Share a before and after image. 

1. What did you change?
    a. Boxplots to include every NBA team for the 2021-22 season
    b. Team abbreviations for each box plot
    c. Color palette
2. Why did you change it?
    I decided to change my box plot because my original plot was bland, nondescriptive, and showed the point distribution for all the teams instead of each team.
    By adding descriptors one could more easily see what they are viewing.  

'''
plt.figure(figsize=(12, 6))
sns.boxplot(
    data=df_2021_22, 
    x = 'team_abbreviation',
    y = 'pts', 
    palette='viridis')  # Using a nice color palette
plt.xticks(rotation=45)
plt.title("Distribution of Points in 2021-22 by team") 
plt.show()


In [None]:
# Now lets do a histogram
plt.figure(figsize=(8,5))
plt.hist(df_2021_22.pts)
plt.xlabel('Points')
plt.ylabel('Frequency')
plt.title('2021-22 Points Distribution')
plt.show()

In [None]:
# Plotting Kernel density plot for another perspective on the distribution of pts data

sns.kdeplot(data=df_2021_22, x="pts", fill=True)  # Add 'fill=True' for filled area
plt.xlabel('Points Scored')
plt.ylabel('Density')
plt.title('Density Plot of Points Distribution')
plt.show()

In [None]:
#df_2021_22.info()
numeric_df = df.select_dtypes(include=['float64', 'int64'])
numeric_df.info()


In [None]:
# Adding correlation plot
# -1 = negative correlation (red)
# 1 = positive correlation (blue)

plt.figure(figsize=(10, 10)) # increased plot size for better visibility 
sns.heatmap(numeric_df.corr(), annot=True, cmap='RdBu', vmin=-1, vmax=1) 
plt.show()

## Exploring Relationships Between Columns


### Player Height vs. Points Scored (Numerical to Numerical Analysis)

In [None]:
# Exploring Relationships Between Columns
'''
I am curious to see relationship between player height and
points scored using a scatter plot and calculating the Pearson correlation coefficient.

'''
# Player Height vs. Points Scored (Numerical to Numerical Analysis)

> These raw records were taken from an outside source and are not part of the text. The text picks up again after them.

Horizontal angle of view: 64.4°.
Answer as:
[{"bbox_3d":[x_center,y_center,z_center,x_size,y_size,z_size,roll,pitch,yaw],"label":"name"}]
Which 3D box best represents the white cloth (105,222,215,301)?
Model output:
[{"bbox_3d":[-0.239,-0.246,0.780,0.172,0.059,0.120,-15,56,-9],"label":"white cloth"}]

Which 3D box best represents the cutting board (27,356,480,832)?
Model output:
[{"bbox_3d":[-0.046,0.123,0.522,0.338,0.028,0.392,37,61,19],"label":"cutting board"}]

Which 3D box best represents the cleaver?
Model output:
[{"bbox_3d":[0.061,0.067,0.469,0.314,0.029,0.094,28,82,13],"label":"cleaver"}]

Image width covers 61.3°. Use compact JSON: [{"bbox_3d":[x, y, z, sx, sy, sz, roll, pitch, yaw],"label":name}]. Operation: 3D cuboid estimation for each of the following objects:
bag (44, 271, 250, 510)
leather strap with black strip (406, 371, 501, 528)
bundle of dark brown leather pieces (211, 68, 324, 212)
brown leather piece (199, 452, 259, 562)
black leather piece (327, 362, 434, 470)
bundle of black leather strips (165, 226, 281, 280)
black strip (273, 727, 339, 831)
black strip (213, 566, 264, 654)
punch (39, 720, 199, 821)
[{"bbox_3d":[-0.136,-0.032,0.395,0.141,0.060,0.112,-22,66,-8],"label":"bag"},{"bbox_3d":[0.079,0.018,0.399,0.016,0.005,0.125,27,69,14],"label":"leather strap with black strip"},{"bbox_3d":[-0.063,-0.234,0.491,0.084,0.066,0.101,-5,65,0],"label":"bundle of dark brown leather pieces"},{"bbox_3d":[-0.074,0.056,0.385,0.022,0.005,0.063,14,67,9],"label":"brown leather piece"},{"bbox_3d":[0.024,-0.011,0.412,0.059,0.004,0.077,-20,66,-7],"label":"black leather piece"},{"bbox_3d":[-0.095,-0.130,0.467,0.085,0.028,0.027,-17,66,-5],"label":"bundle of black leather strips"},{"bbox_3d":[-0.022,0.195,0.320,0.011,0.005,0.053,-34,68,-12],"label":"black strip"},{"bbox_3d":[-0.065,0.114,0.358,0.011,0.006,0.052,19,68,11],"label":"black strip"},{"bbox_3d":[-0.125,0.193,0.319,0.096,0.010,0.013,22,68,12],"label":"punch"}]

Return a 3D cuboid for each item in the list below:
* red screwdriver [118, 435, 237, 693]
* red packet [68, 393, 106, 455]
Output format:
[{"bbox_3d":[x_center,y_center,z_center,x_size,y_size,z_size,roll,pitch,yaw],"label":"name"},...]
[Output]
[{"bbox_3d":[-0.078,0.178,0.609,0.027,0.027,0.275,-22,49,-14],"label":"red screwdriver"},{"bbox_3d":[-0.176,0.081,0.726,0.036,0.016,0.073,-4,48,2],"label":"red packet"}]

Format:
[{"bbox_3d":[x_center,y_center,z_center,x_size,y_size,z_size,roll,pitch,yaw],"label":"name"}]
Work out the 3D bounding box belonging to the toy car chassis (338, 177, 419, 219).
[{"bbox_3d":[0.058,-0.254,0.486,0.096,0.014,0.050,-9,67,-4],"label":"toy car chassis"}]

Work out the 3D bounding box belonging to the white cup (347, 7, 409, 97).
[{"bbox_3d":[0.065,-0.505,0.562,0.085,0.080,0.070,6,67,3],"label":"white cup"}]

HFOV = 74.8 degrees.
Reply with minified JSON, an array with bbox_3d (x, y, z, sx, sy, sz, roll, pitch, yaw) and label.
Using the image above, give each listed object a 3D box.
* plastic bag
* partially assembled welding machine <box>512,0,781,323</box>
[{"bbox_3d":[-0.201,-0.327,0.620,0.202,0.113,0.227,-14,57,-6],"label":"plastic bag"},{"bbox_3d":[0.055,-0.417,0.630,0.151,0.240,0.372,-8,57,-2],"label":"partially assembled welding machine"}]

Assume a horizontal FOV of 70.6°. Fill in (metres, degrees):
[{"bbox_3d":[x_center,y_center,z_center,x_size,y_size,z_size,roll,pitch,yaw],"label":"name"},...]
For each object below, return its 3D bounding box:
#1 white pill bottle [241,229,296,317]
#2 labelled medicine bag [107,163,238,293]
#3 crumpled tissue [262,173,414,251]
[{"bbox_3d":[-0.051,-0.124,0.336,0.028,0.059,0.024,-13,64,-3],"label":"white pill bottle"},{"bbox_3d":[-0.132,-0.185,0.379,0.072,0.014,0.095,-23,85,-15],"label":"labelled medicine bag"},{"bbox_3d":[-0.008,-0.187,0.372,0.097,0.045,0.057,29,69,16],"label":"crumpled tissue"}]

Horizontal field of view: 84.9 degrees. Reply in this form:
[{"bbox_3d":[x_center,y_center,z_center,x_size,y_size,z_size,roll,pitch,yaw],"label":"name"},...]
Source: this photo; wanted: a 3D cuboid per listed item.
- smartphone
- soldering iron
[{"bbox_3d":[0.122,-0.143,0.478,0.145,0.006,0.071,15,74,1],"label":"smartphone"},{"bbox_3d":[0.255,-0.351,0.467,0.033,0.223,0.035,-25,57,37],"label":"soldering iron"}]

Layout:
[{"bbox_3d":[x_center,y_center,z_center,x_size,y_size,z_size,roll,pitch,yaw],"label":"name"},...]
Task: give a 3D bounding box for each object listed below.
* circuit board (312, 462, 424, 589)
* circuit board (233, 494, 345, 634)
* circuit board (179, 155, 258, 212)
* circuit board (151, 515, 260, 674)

# Calculating Pearson correlation coefficient between 'player_height_cm' and 'pts'
correlation_height_pts = df_2021_22['player_height_cm'].corr(df_2021_22['pts'])
correlation_height_pts

In [None]:
# The correlation coefficient suggests that there is no strong correlation between 
# player_heights and pts

In [None]:
# Now lets create a scatter plot to visualize the relationship between player height and points scored
plt.figure(figsize=(8, 5))
plt.scatter(df_2021_22['player_height_cm'], df_2021_22['pts'], alpha=0.2)
plt.title('Player Height vs. Points Scored (2021-22 Season)')
plt.xlabel('Player Height (cm)')
plt.ylabel('Points Scored')
plt.grid(True)
plt.show()

print("Correlation coefficient:", correlation_height_pts)

## Calculating average points scored by draft round


In [None]:
# I still need to research this code to understand how and what it does

# Calculating average points scored by draft round
avg_pts_by_draft_round = df_2021_22.groupby('draft_round')['pts'].mean().reset_index()

# Creating a bar chart to visualize the average points scored by draft round
plt.figure(figsize=(8, 5))
plt.bar(avg_pts_by_draft_round['draft_round'].astype(str), avg_pts_by_draft_round['pts'], color='skyblue')
plt.title('Average Points Scored by Draft Round (2021-22 Season)')
plt.xlabel('Draft Round')
plt.ylabel('Average Points Scored')
plt.xticks(rotation=45)
plt.grid(axis='y')
plt.show()

# Display the average points scored by draft round
print(avg_pts_by_draft_round)